EXERCISE TASK
Copy out unchanged every line of the items from the one with "pose: elev=103.7 azim=148.5" through the end of the items, leaving the pictures out.

GIVEN RECORDS
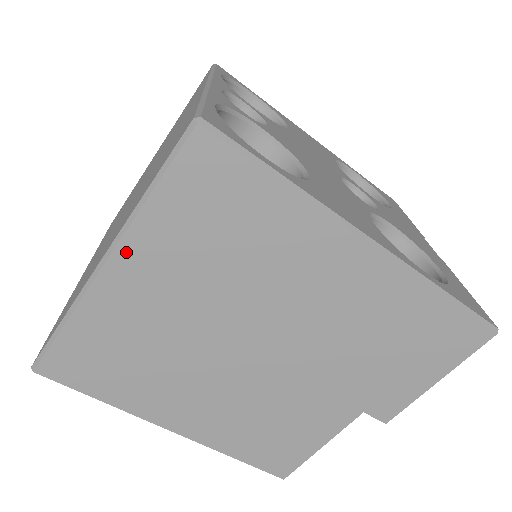
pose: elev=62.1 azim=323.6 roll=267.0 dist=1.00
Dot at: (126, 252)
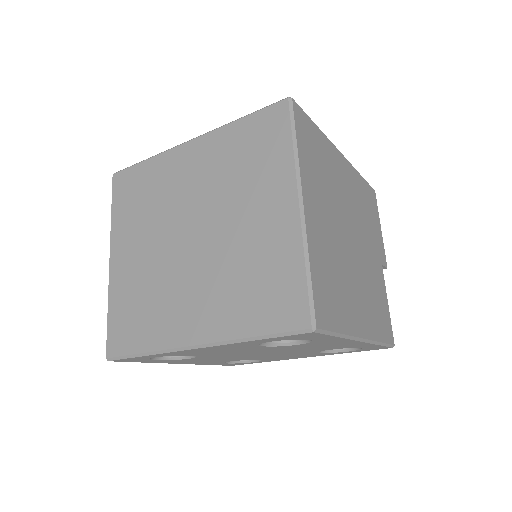
Dot at: (305, 189)
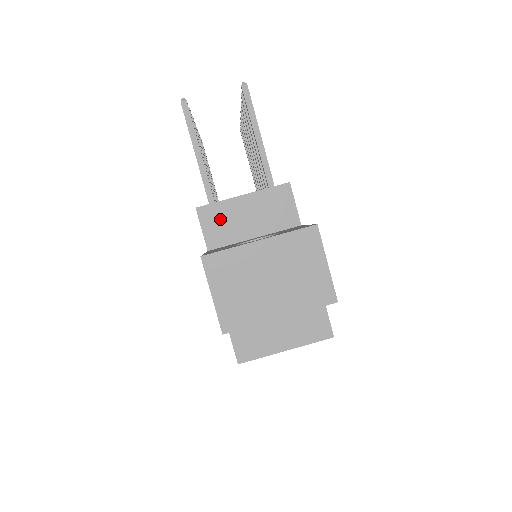
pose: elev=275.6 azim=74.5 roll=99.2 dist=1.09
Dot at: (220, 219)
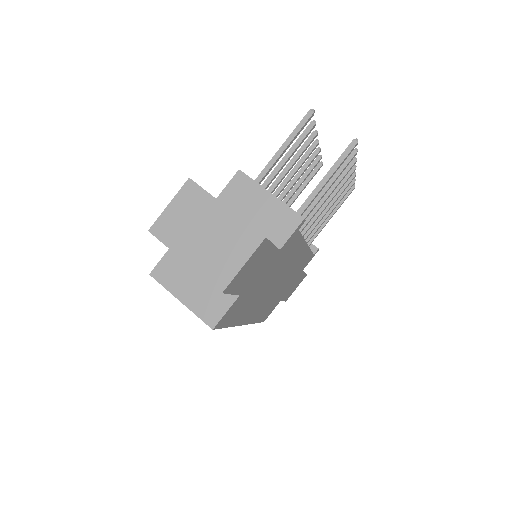
Dot at: (243, 191)
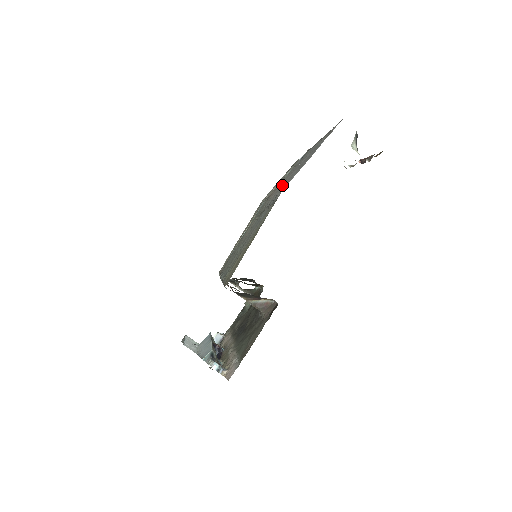
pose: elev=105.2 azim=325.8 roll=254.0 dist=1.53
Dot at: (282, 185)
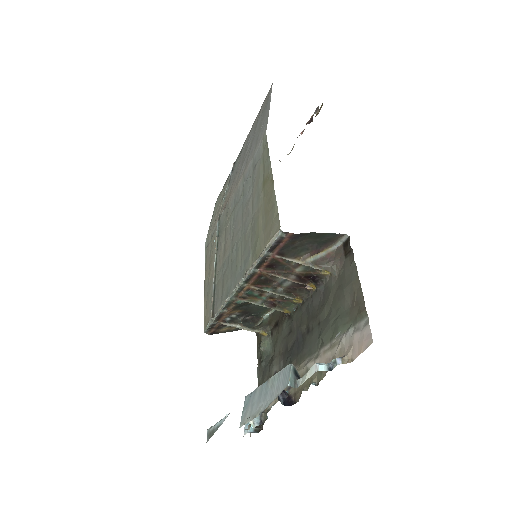
Dot at: (244, 165)
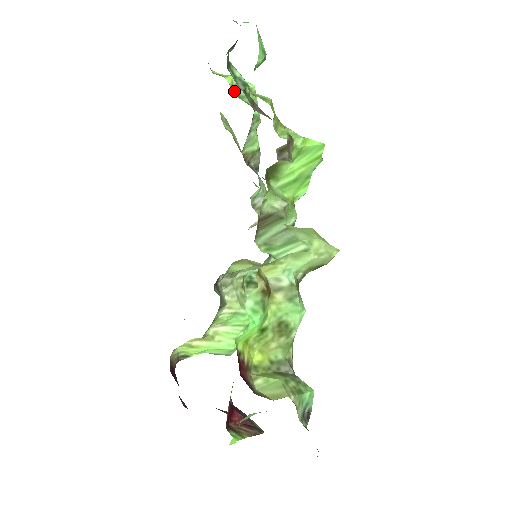
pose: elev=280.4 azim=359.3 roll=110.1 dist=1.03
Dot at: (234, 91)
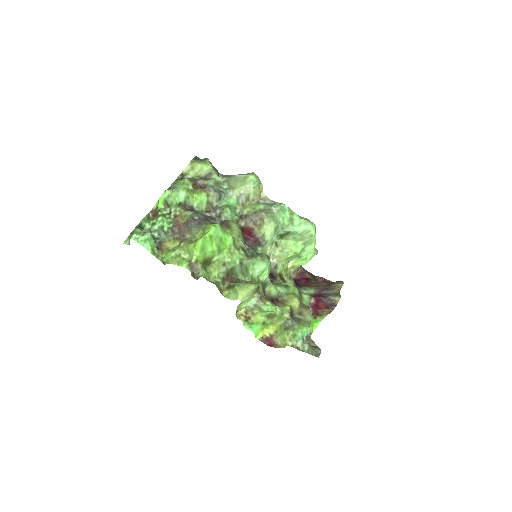
Dot at: (167, 206)
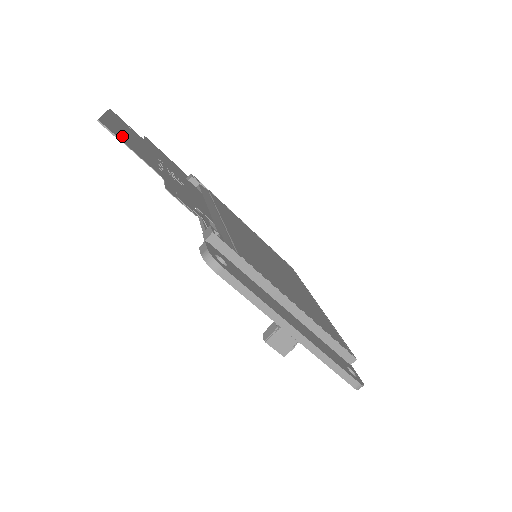
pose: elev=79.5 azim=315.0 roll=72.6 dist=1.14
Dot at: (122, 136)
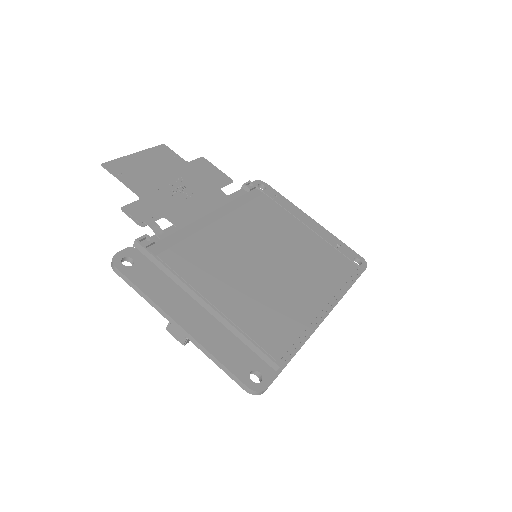
Dot at: (127, 170)
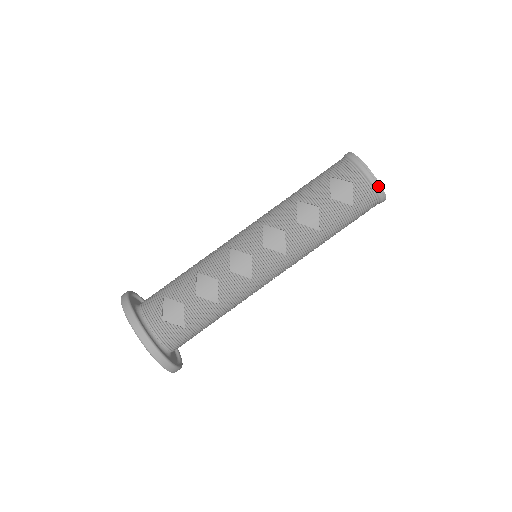
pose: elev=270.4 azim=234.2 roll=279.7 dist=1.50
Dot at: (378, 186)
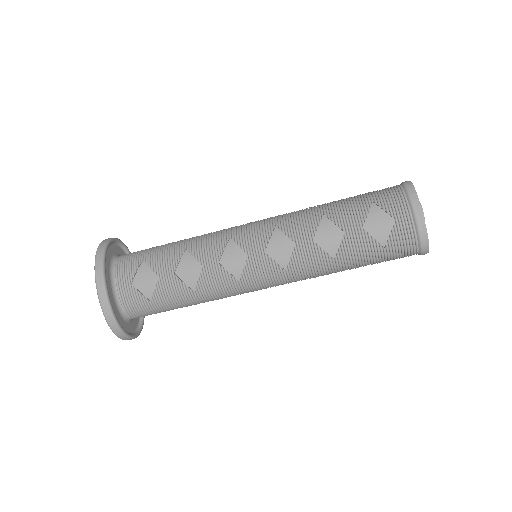
Dot at: (424, 236)
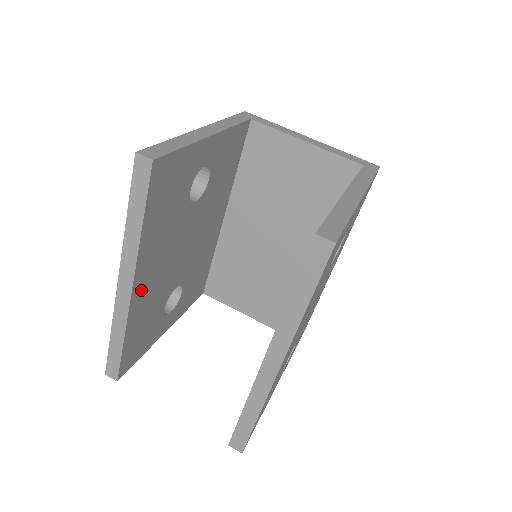
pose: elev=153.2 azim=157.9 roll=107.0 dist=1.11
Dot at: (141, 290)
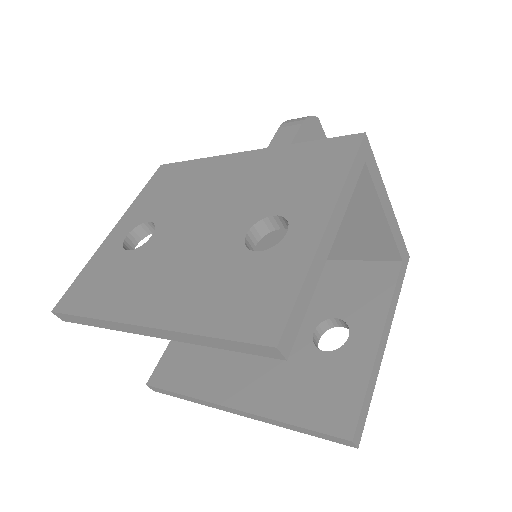
Dot at: occluded
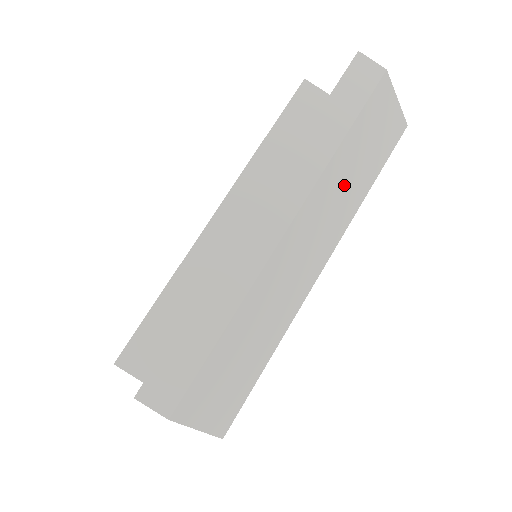
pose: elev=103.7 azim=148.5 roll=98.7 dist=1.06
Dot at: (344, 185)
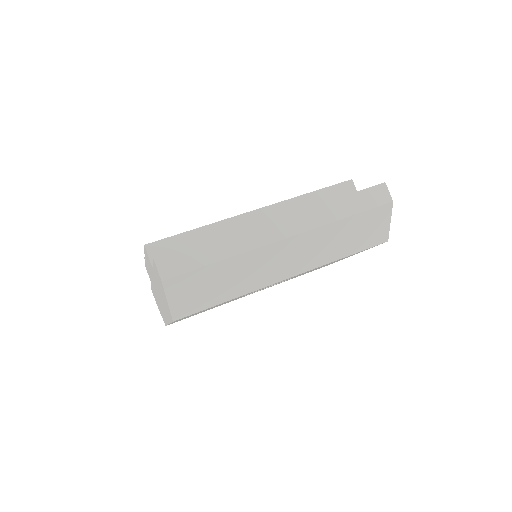
Dot at: (331, 242)
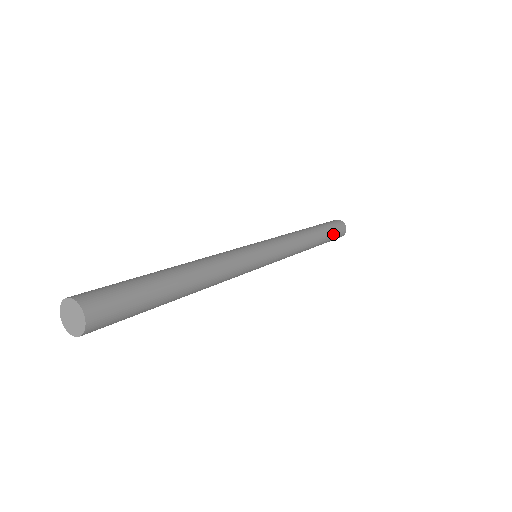
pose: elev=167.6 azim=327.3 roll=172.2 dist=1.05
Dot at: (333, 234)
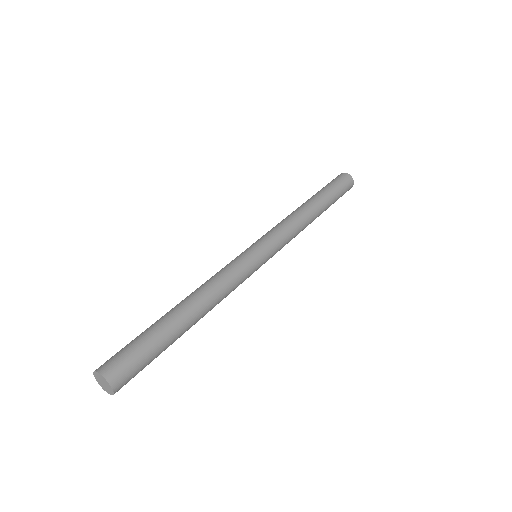
Dot at: (337, 199)
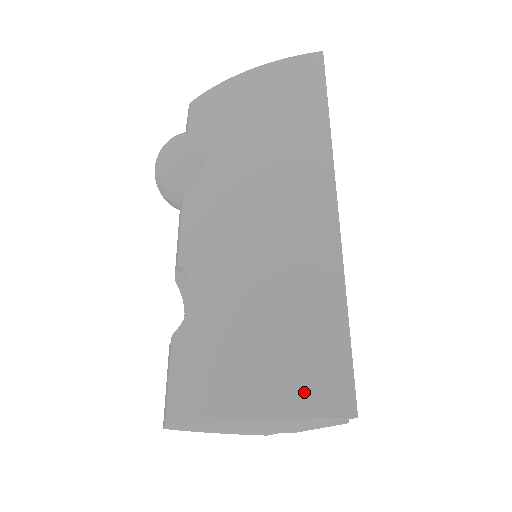
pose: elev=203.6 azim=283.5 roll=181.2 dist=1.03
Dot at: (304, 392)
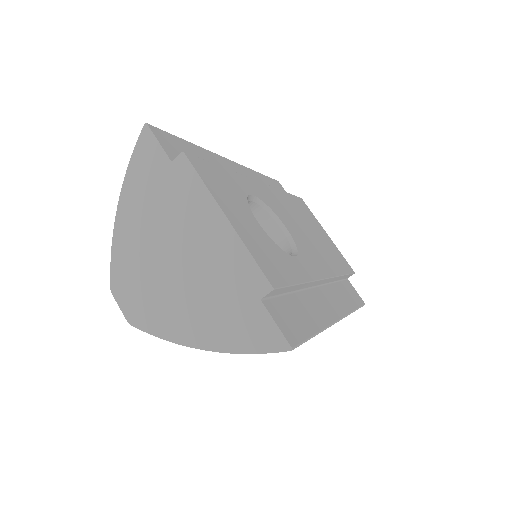
Dot at: occluded
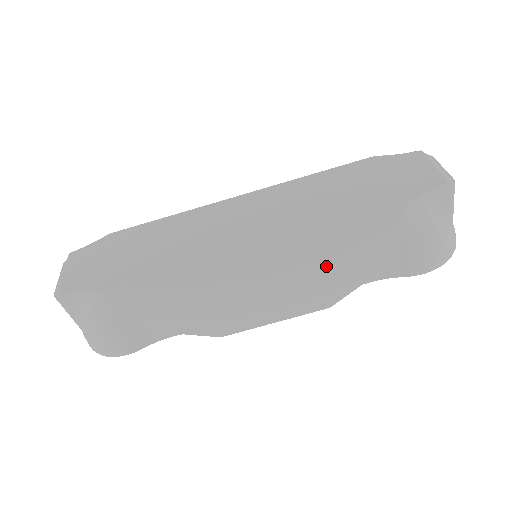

THE OUTPUT
pose: elev=103.7 azim=148.5 roll=98.7 dist=1.06
Dot at: (344, 185)
Dot at: (331, 242)
pose: elev=167.6 azim=327.3 roll=172.2 dist=1.05
Dot at: (333, 234)
Dot at: (337, 199)
pose: elev=203.6 azim=283.5 roll=181.2 dist=1.03
Dot at: (304, 392)
Dot at: occluded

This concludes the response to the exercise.